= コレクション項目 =
.....

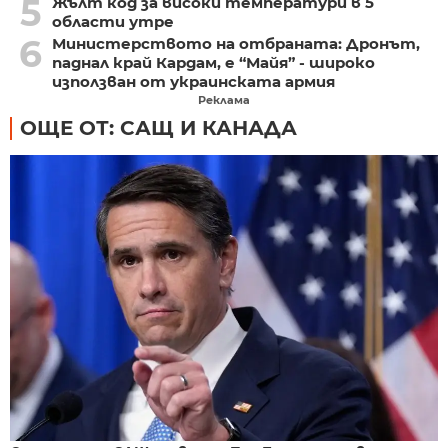
5
Жълт код за високи температури в 5
области утре
6
Министерството на отбраната: Дронът,
паднал край Кардам, е “Майя” - широко
използван от украинската армия
Реклама
ОЩЕ ОТ: САЩ И КАНАДА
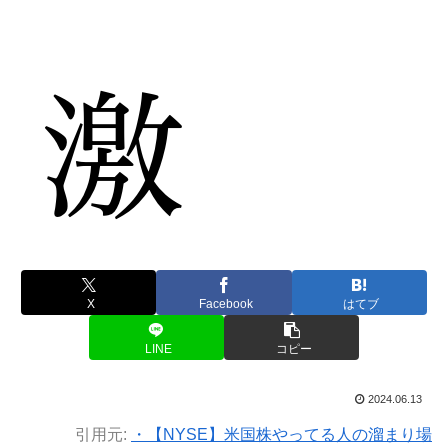
X
Facebook
はてブ
LINE
コピー
2024.06.13
引用元:
・【NYSE】米国株やってる人の溜まり場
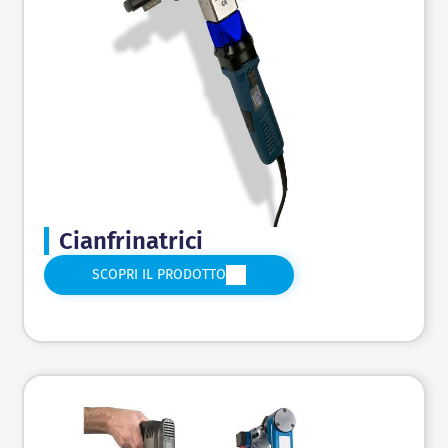
Cianfrinatrici
SCOPRI IL PRODOTTO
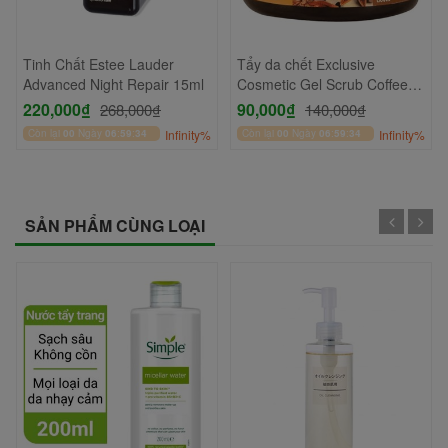
Tinh Chất Estee Lauder
Tẩy da chết Exclusive
Advanced Night Repair 15ml
Cosmetic Gel Scrub Coffee
Cinnamon Cloves 380gr
220,000₫
90,000₫
268,000₫
140,000₫
Còn lại
00
Ngày
06
:
59
:
33
Infinity%
Còn lại
00
Ngày
06
:
59
:
33
Infinity%
SẢN PHẨM CÙNG LOẠI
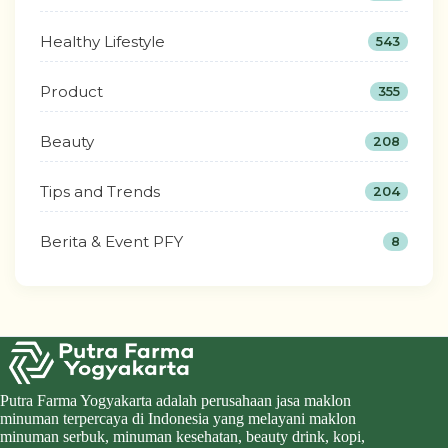
Healthy Lifestyle
543
Product
355
Beauty
208
Tips and Trends
204
Berita & Event PFY
8
Putra Farma Yogyakarta adalah perusahaan jasa maklon
minuman terpercaya di Indonesia yang melayani maklon
minuman serbuk, minuman kesehatan, beauty drink, kopi,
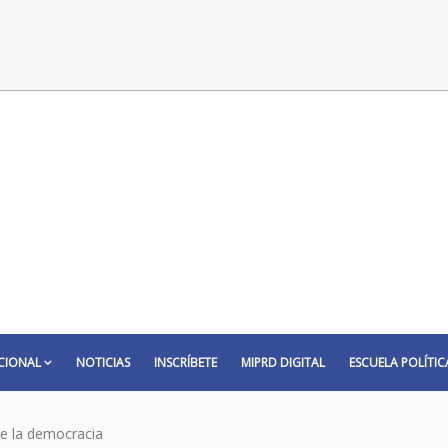
CIONAL
NOTICIAS
INSCRÍBETE
MIPRD DIGITAL
ESCUELA POLÍTIC
ce la democracia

.....

= 課題 =
上のすべての記録の行を、空行を除いて番号付きリストで書き出してください。画像は答えに入れないでください。

= 解答 =
1. 5
2. Жълт код за високи температури в 5
3. области утре
4. 6
5. Министерството на отбраната: Дронът,
6. паднал край Кардам, е “Майя” - широко
7. използван от украинската армия
8. Реклама
9. ОЩЕ ОТ: САЩ И КАНАДА
10. X
11. Facebook
12. はてブ
13. LINE
14. コピー
15. 2024.06.13
16. 引用元:
17. ・【NYSE】米国株やってる人の溜まり場
18. Cianfrinatrici
19. SCOPRI IL PRODOTTO
20. Tinh Chất Estee Lauder
21. Tẩy da chết Exclusive
22. Advanced Night Repair 15ml
23. Cosmetic Gel Scrub Coffee
24. Cinnamon Cloves 380gr
25. 220,000₫
26. 90,000₫
27. 268,000₫
28. 140,000₫
29. Còn lại
30. 00
31. Ngày
32. 06
33. :
34. 59
35. :
36. 33
37. Infinity%
38. Còn lại
39. 00
40. Ngày
41. 06
42. :
43. 59
44. :
45. 33
46. Infinity%
47. SẢN PHẨM CÙNG LOẠI
48. Healthy Lifestyle
49. 543
50. Product
51. 355
52. Beauty
53. 208
54. Tips and Trends
55. 204
56. Berita & Event PFY
57. 8
58. Putra Farma Yogyakarta adalah perusahaan jasa maklon
59. minuman terpercaya di Indonesia yang melayani maklon
60. minuman serbuk, minuman kesehatan, beauty drink, kopi,
61. CIONAL
62. NOTICIAS
63. INSCRÍBETE
64. MIPRD DIGITAL
65. ESCUELA POLÍTIC
66. ce la democracia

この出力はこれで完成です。